Goodera signed its first customer in August 2020 and now has $7.5 million annual recurring revenue. It monetizes by charging by usage per employee for each placement, which typically costs between $25 and $50 based on if their volunteering opportunity is remote, in-person or at a location.
In terms of competition, Gumbad said there are some companies, mostly small corporate event organizers, that partner with nonprofits to host volunteering opportunities, but those engagements are sporadic. He added Goodera differentiates from other volunteer platforms like WeHero and Give to Get by offering volunteer opportunities in a wider geography, and full service including curation, hosting and reporting.

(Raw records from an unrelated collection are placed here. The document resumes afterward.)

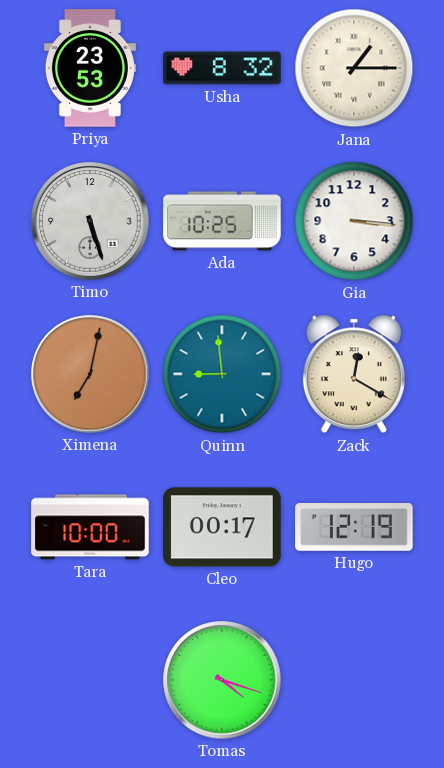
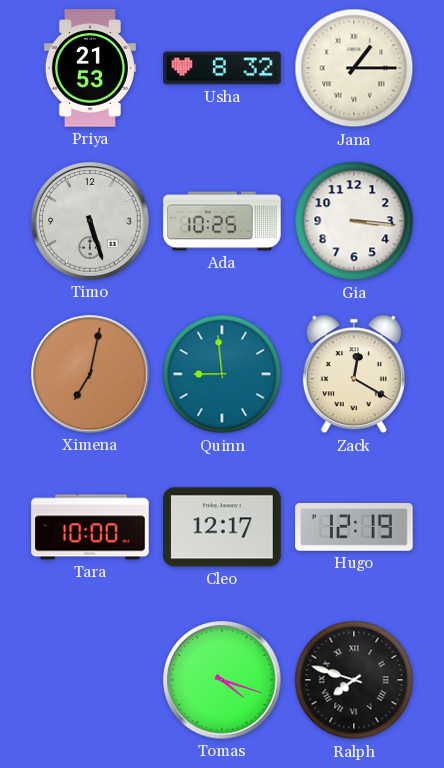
Priya: 23:53 -> 21:53
Cleo: 00:17 -> 12:17
Ralph: none -> 7:48
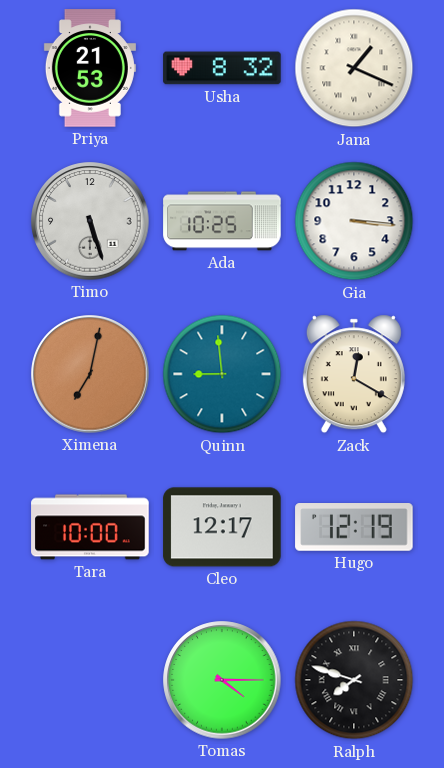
Jana: 1:15 -> 1:19
Tomas: 4:18 -> 4:15
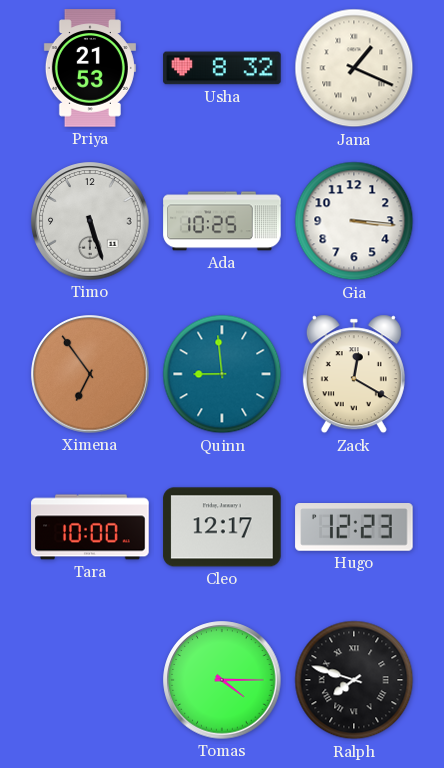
Ximena: 7:02 -> 6:54
Hugo: 12:19 -> 12:23
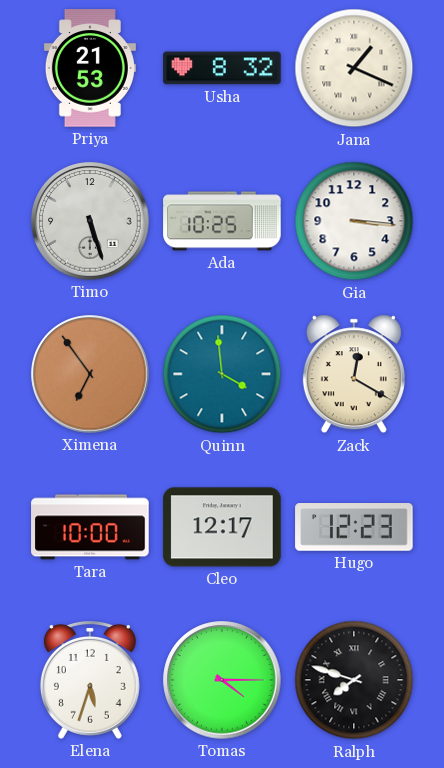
Quinn: 8:59 -> 3:59
Elena: none -> 5:33
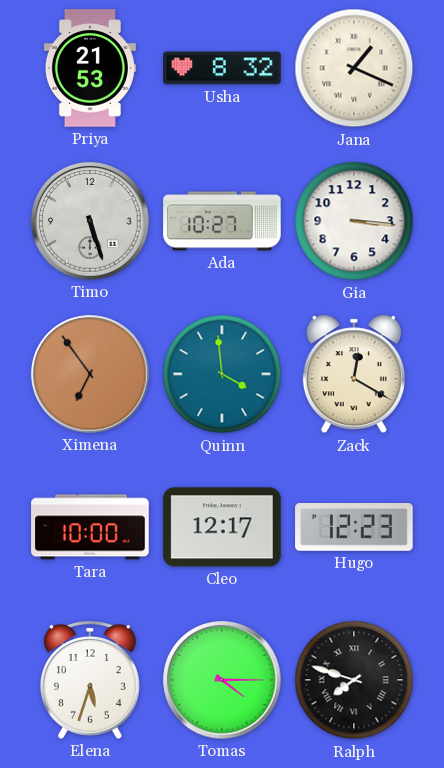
Ada: 10:25 -> 10:27
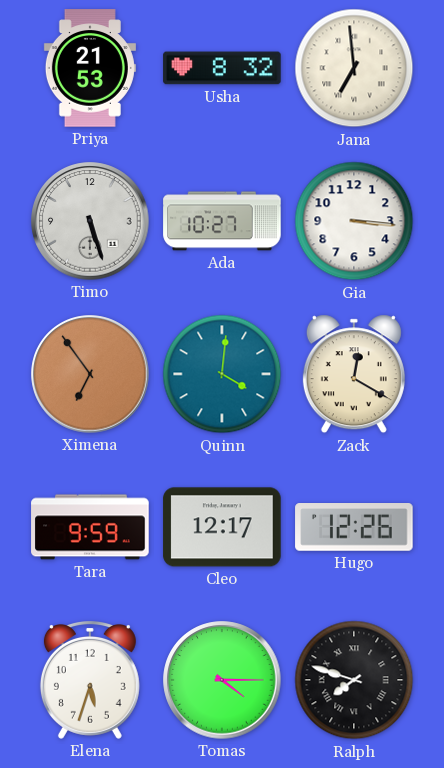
Jana: 1:19 -> 6:59
Quinn: 3:59 -> 4:01
Tara: 10:00 -> 9:59
Hugo: 12:23 -> 12:26
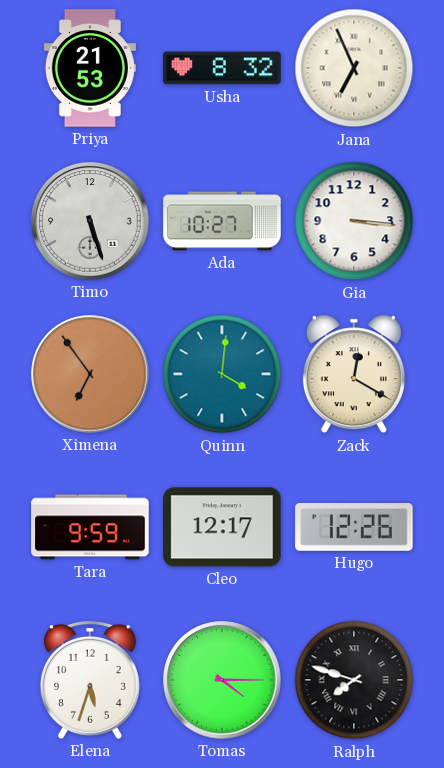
Jana: 6:59 -> 6:56
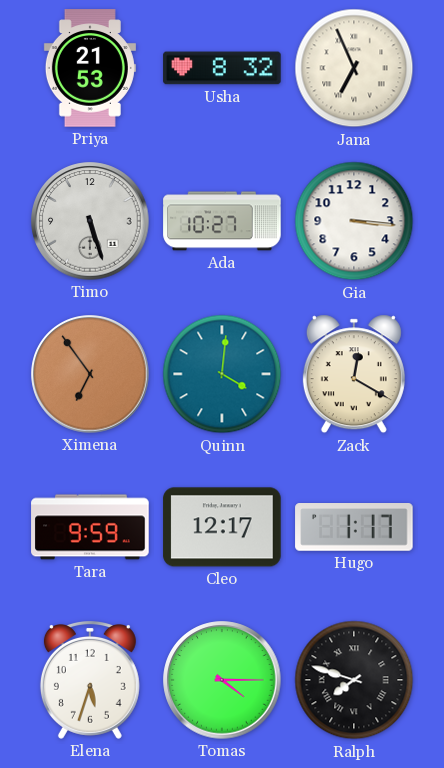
Hugo: 12:26 -> 1:17
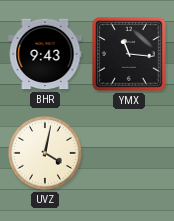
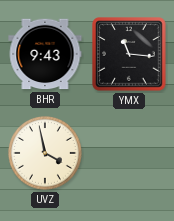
UVZ: 4:02 -> 3:58
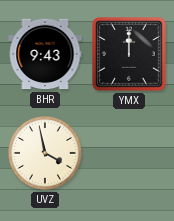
YMX: 11:16 -> 12:00
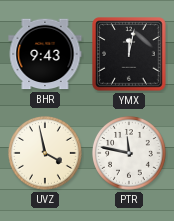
YMX: 12:00 -> 12:02
PTR: none -> 11:47
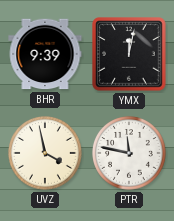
BHR: 9:43 -> 9:39
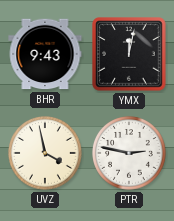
BHR: 9:39 -> 9:43
PTR: 11:47 -> 2:47
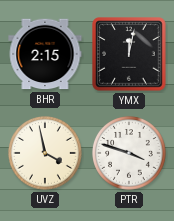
BHR: 9:43 -> 2:15
PTR: 2:47 -> 3:48
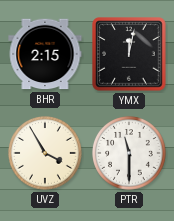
UVZ: 3:58 -> 3:55
PTR: 3:48 -> 11:30
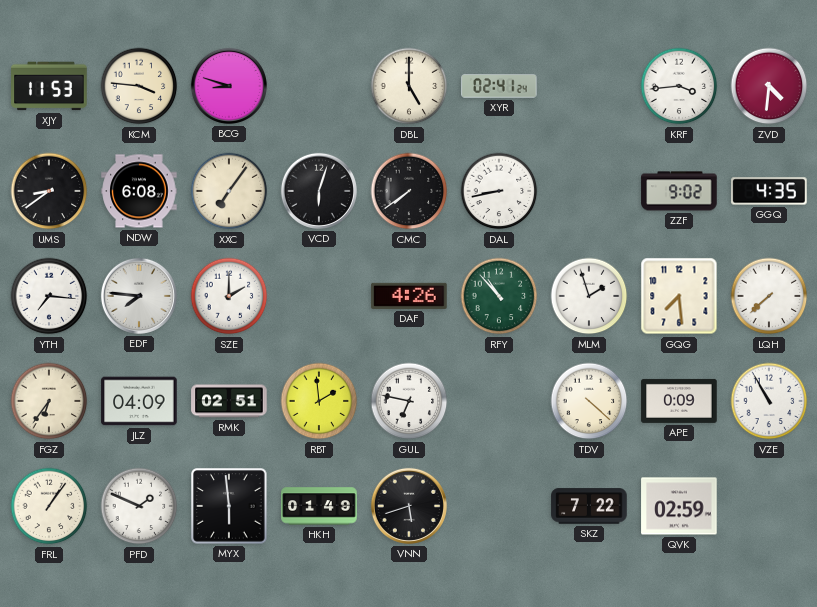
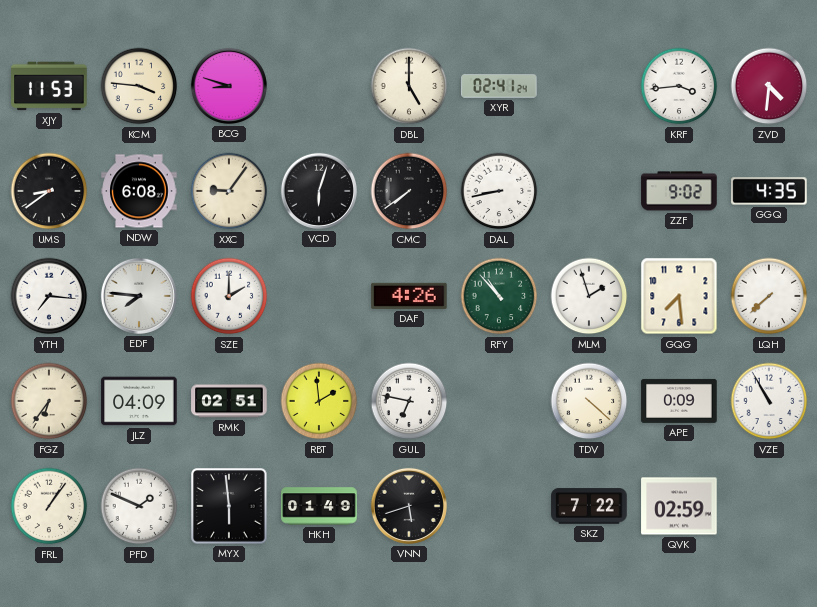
XXC: 7:06 -> 9:06
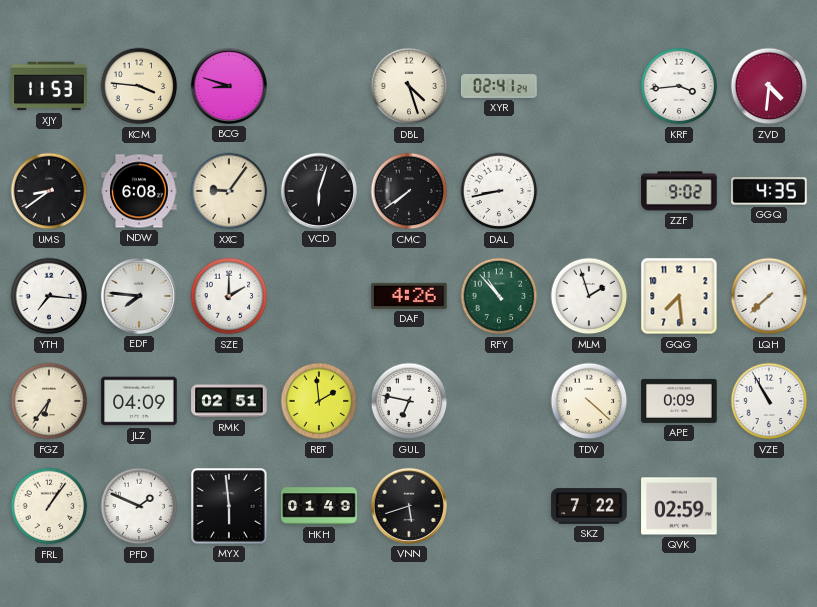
DBL: 5:00 -> 4:27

Goodera’s funding will be used to scale its operations, with volunteer opportunities catered to diversity, equality and inclusion, environmental, social and corporate governance and employee resource groups. It also plans to explore impact engagement around DEI awareness and training workshops.
In a statement, Zoom’s head of corporate development, M&A strategy and Zoom Ventures Sanjay Rao said, “Volunteering has become mainstream across companies of all sizes, sectors and geographies. It is the most meaningful engagement, especially for Gen Z and millennials. Goodera solves a massive need that was underserved and overlooked, especially in the remote and hybrid working environment. We are proud to be a customer and now an investor in their ambition to bring volunteering to every workplace.”